By Wyndham Hacket Pain
Originally released in 1992 and winner of that year’s Best Foreign Film Academy Award, it has been nearly 25 years since Indochine was in cinemas. The new DVD re-release and restoration couldn’t in many ways be more timely with an entire generation, including myself, missing the release first time round. This feels like an opportunity to revaluate a film that seems to sit in an in-between state, as it has neither garnered recent acclaim nor classic status.
Set predominantly in 1930s Vietnam, Indochine centres around Eliane (Catherine Deneuve), a rubber plantation owner and her daughter Camille, an Annamite princess, she adopts following the death of her parents. As the years go by both Eliane and Camille in turn fall in love with a young French naval officer named Jean-Baptiste (Vincent Perez). Camille eventually ends up running away in search of Jean-Baptiste, and the peaceful and content world in which she and Eliane had lived seems to be falling apart. The treacherous journeys each character takes are matched by Vietnam itself, as the country sees both the rise of communist parties and the break away from colonial rule.
The film manages to remain entertaining throughout its 2 and a half hour run time, but fails to justify its excessive length, with a number of false climaxes within its final third. There is definitely an attempt to match the grandeur of period epics like Gone With the Wind and The Last Emperor, but the film instead is most effective in its more intimate moments, notably between Eliane and Camille, behind the beautiful scenery and swooping shots. The cinematography is warm and evocative, and despite a dated feel is able to give a sense of early to mid-20th century Vietnam.
Period dramas can often tell more about the times that they were made in than the times they are set in, and Indochine fits this rule. Made three years after the Berlin Wall came down, the film is interested in the changing nature of political regimes and how in time they inevitably appear transient. For director Régis Wargnier the transition to Vietnamese nationhood is not just filled with conflict and generational shift, but is also emotionally painful and accompanied with a real sense of loss.
The standpoint Régis Wargnier takes still holds a certain degree of validity and hasn’t aged as badly as I feared before viewing.
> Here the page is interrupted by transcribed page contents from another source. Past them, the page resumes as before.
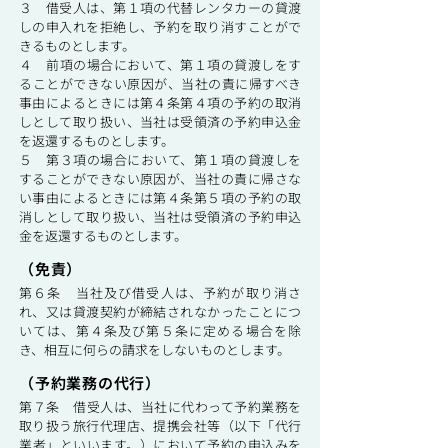
３ 借受人は、第１項の代替レンタカーの貸渡
しの申入れを拒絶し、予約を取り消すことがで
きるものとします。
４ 前項の場合において、第１項の貸渡しをす
ることができない原因が、当社の責に帰すべき
事由によるときには第４条第４項の予約の取消
しとして取り扱い、当社は受領済の予約申込金
を返還するものとします。
５ 第３項の場合において、第１項の貸渡しを
することができない原因が、当社の責に帰さな
い事由によるときには第４条第５項の予約の取
消しとして取り扱い、当社は受領済の予約申込
金を返還するものとします。
（免責）
第６条 当社及び借受人は、予約が取り消さ
れ、又は貸渡契約が締結されなかったことにつ
いては、第４条及び第５条に定める場合を除
き、相互に何らの請求をしないものとします。
（予約業務の代行）
第７条 借受人は、当社に代わって予約業務を
取り扱う旅行代理店、提携会社等（以下「代行
業者」といいます。）において予約の申込みを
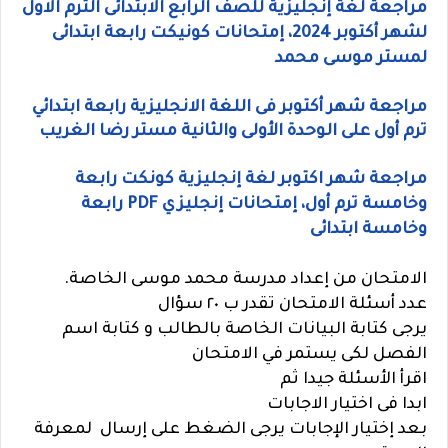
مراجعة لغة إنجليزية للصف الرابع الابتدائى الترم الاول
لشهر أكتوبر 2024، إمتحانات كونيكت رابعة ابتدائى
لمستر موسى محمد
مراجعة شهر أكتوبر فى اللغة الانجليزية رابعة ابتدائي
ترم أول على الوحدة الأولى والثانية مستر رضا الغريب
مراجعة شهر اكتوبر لغة إنجليزية كونكت رابعة
وخامسة ترم أول، إمتحانات إنجليزي PDF رابعة
وخامسة ابتدائى
الامتحان من إعداد مدرسة محمد موسى الخاصة.
عدد أسئلة الامتحان تقدر ب ٢٠ سؤال
يرجى كتابة البيانات الخاصة بالطالب و كتابة اسم
الفصل لكى يستمر في الامتحان
اقرأ الأسئلة جيدا ثم
ابدا فى اختيار الاجابات
بعد إختيار الإجابات يرجى الضغط على إرسال لمعرفة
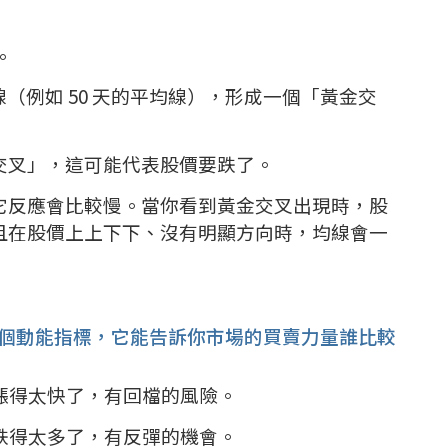
。
（例如 50 天的平均線），形成一個「黃金交
交叉」，這可能代表股價要跌了。
它反應會比較慢。當你看到黃金交叉出現時，股
且在股價上上下下、沒有明顯方向時，均線會一
 是一個動能指標，它能告訴你市場的買賣力量誰比較
能漲得太快了，有回檔的風險。
能跌得太多了，有反彈的機會。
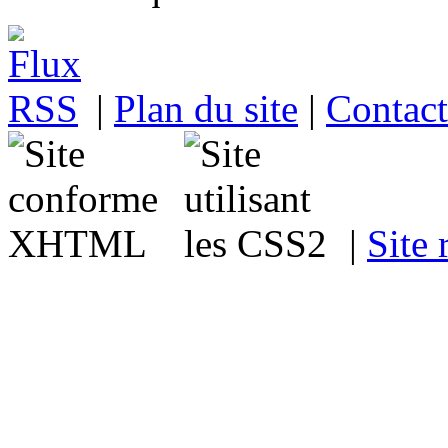
|
Plan du site
|
Contact
|
Site 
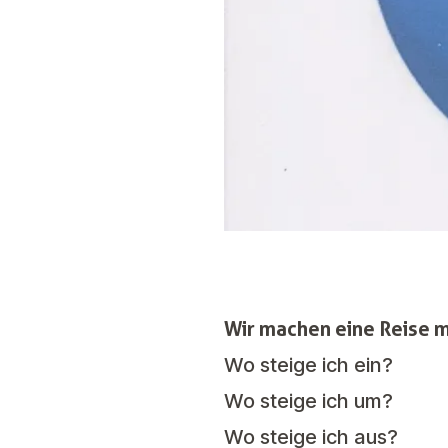
Wir machen eine Reise 
Wo steige ich ein?
Wo steige ich um?
Wo steige ich aus?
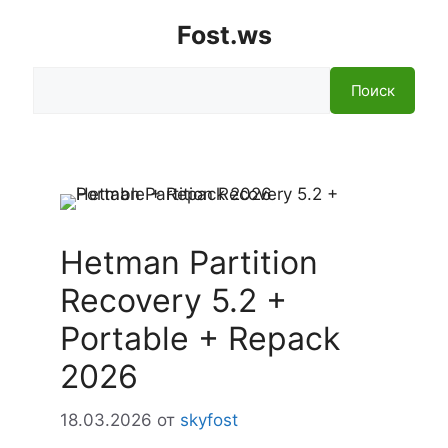
Fost.ws
Поиск
Поиск
Hetman Partition
Recovery 5.2 +
Portable + Repack
2026
18.03.2026
от
skyfost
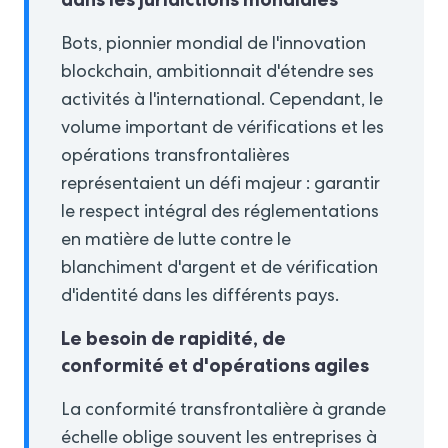
Bots, pionnier mondial de l'innovation
blockchain, ambitionnait d'étendre ses
activités à l'international. Cependant, le
volume important de vérifications et les
opérations transfrontalières
représentaient un défi majeur : garantir
le respect intégral des réglementations
en matière de lutte contre le
blanchiment d'argent et de vérification
d'identité dans les différents pays.
Le besoin de rapidité, de
conformité et d'opérations agiles
La conformité transfrontalière à grande
échelle oblige souvent les entreprises à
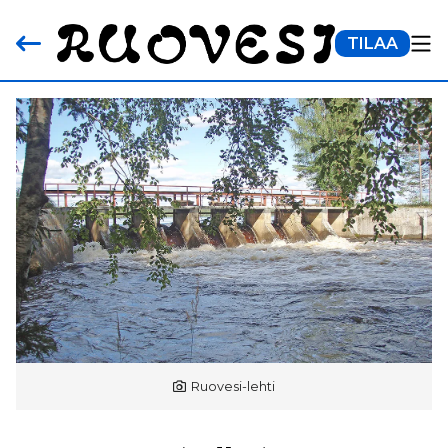
TILAA
Ruovesi-lehti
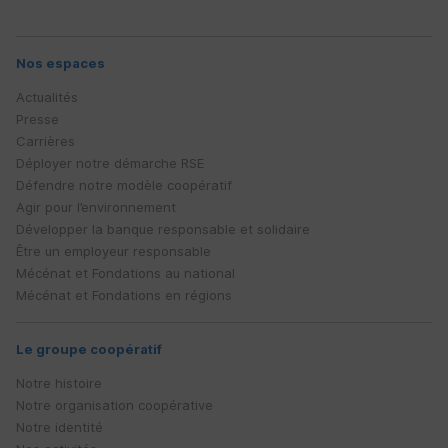
Nos espaces
Actualités
Presse
Carrières
Déployer notre démarche
RSE
Défendre notre modèle coopératif
Agir pour l’environnement
Développer la banque responsable et solidaire
Être un employeur responsable
Mécénat et Fondations au national
Mécénat et Fondations en régions
Le groupe coopératif
Notre histoire
Notre organisation coopérative
Notre identité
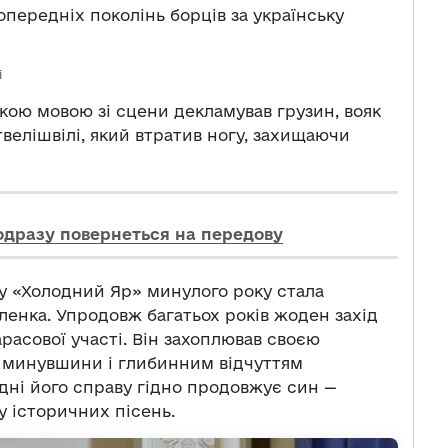
передніх поколінь борців за українську
і
кою мовою зі сцени декламував грузин, вояк
велішвілі, який втратив ногу, захищаючи
одразу повернеться на передову
у «Холодний Яр» минулого року стала
ленка. Упродовж багатьох років жоден захід
арасової участі. Він захоплював своєю
 минувшини і глибинним відчуттям
дні його справу гідно продовжує син —
у історичних пісень.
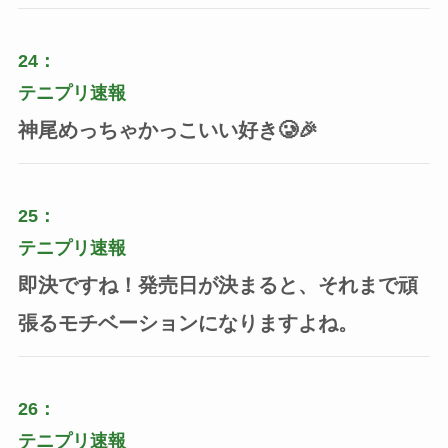
24：
テニプリ速報
神尾めっちゃかっこいい好き🥲🎉
25：
テニプリ速報
即決ですね！発売日が決まると、それまで頑
張るモチベーションになりますよね。
26：
テニプリ速報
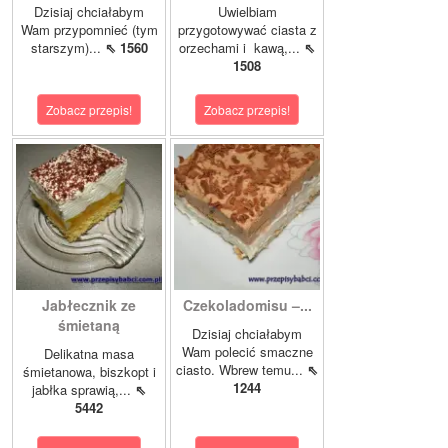
Dzisiaj chciałabym
Uwielbiam
Wam przypomnieć (tym
przygotowywać ciasta z
starszym)...
⇖ 1560
orzechami i kawą,...
⇖
1508
Zobacz przepis!
Zobacz przepis!
Jabłecznik ze
Czekoladomisu –...
śmietaną
Dzisiaj chciałabym
Wam polecić smaczne
Delikatna masa
ciasto. Wbrew temu...
⇖
śmietanowa, biszkopt i
1244
jabłka sprawią,...
⇖
5442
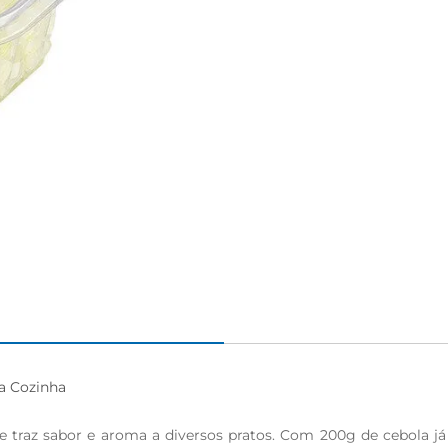
a Cozinha

ue traz sabor e aroma a diversos pratos. Com 200g de cebola j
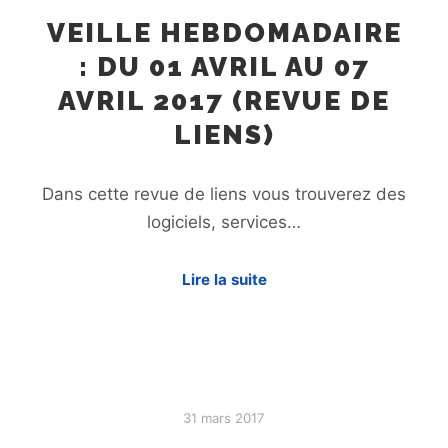
VEILLE HEBDOMADAIRE
: DU 01 AVRIL AU 07
AVRIL 2017 (REVUE DE
LIENS)
Dans cette revue de liens vous trouverez des
logiciels, services…
Lire la suite
31 mars 2017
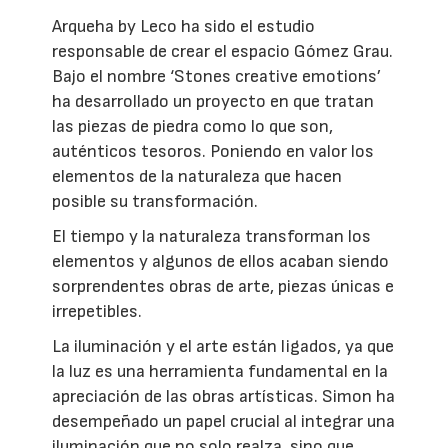
Arqueha by Leco ha sido el estudio
responsable de crear el espacio Gómez Grau.
Bajo el nombre ‘Stones creative emotions’
ha desarrollado un proyecto en que tratan
las piezas de piedra como lo que son,
auténticos tesoros. Poniendo en valor los
elementos de la naturaleza que hacen
posible su transformación.
El tiempo y la naturaleza transforman los
elementos y algunos de ellos acaban siendo
sorprendentes obras de arte, piezas únicas e
irrepetibles.
La iluminación y el arte están ligados, ya que
la luz es una herramienta fundamental en la
apreciación de las obras artísticas. Simon ha
desempeñado un papel crucial al integrar una
iluminación que no solo realza, sino que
Yet since its original release, filmmakers like fellow French director Claire Denis have been able to look at colonialism and its legacy with greater complexity and critical understanding, leaving Indochine feeling safe where it once may have felt bold.
The DVD extras are a welcome addition and do add to the viewing experience. A historical context to the events of the film was the most useful extra to me, giving details to a period that I’d only briefly covered at GCSE. The interviews from the director and cast, like the DVD extras in general, are of interest but are far from essential viewing and will not dramatically alter your opinions on the film.
If I was to recommend a colonial drama I’d probably go elsewhere, but if you are searching for something to do on an empty Sunday afternoon Indochine is a pleasant and at times charming film that will fill a spare couple of hours. Within the meandering plot there are genuinely touching moments that even 25 years on are still worth a watch.
Indochine is available on DVD and Blu-ray on January 2nd.